To make a working compost pile, you need to make several alternating layers anywhere from 1-6 inches deep of either carbon or nitrogen layers. Each layer of the pile needs to be lightly watered as you make the pile. You can increase the air intake into the pile by building it in a fenced enclosure that exposes the sides, or place PVC pipe with holes in it on the ground before building the pile to allow air to circulate into the pile. After a couple days, you should see the temperature rise. When it begins to fall days or weeks later, turn the pile. After the second turning, leave the pile to cure for a month and then use the resulting rich organic compost as mulch or soil in flower beds and gardens as an alternative to commercial fertilizers.

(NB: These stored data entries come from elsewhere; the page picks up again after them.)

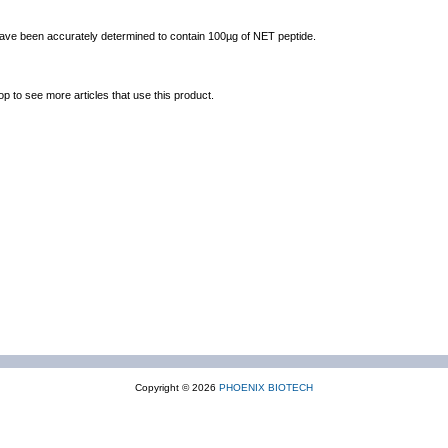
 have been accurately determined to contain 100µg of NET peptide.
op to see more articles that use this product.
Copyright © 2026
PHOENIX BIOTECH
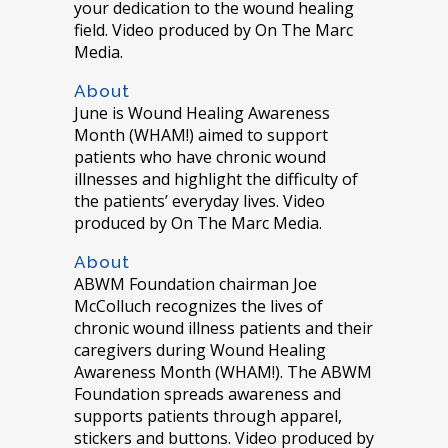
your dedication to the wound healing
field. Video produced by On The Marc
Media.
About
June is Wound Healing Awareness
Month (WHAM!) aimed to support
patients who have chronic wound
illnesses and highlight the difficulty of
the patients’ everyday lives. Video
produced by On The Marc Media.
About
ABWM Foundation chairman Joe
McColluch recognizes the lives of
chronic wound illness patients and their
caregivers during Wound Healing
Awareness Month (WHAM!). The ABWM
Foundation spreads awareness and
supports patients through apparel,
stickers and buttons. Video produced by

UPDATE 05-23-14: A study released today by the Rodale Institute shows organic farm practices could overcompensate human carbon output through many required methods of sequestering carbon. Read the report here. Below is an excerpt from a Wall Street Journal post.

Citing 75 studies from peer-reviewed journals, including its own 33-year Farm Systems Trial, Rodale Institute concluded that if all cropland were converted to the regenerative model it would sequester 40% of annual CO2 emissions; changing global pastures to that model would add another 71%, effectively overcompensating for the world’s yearly carbon dioxide emissions.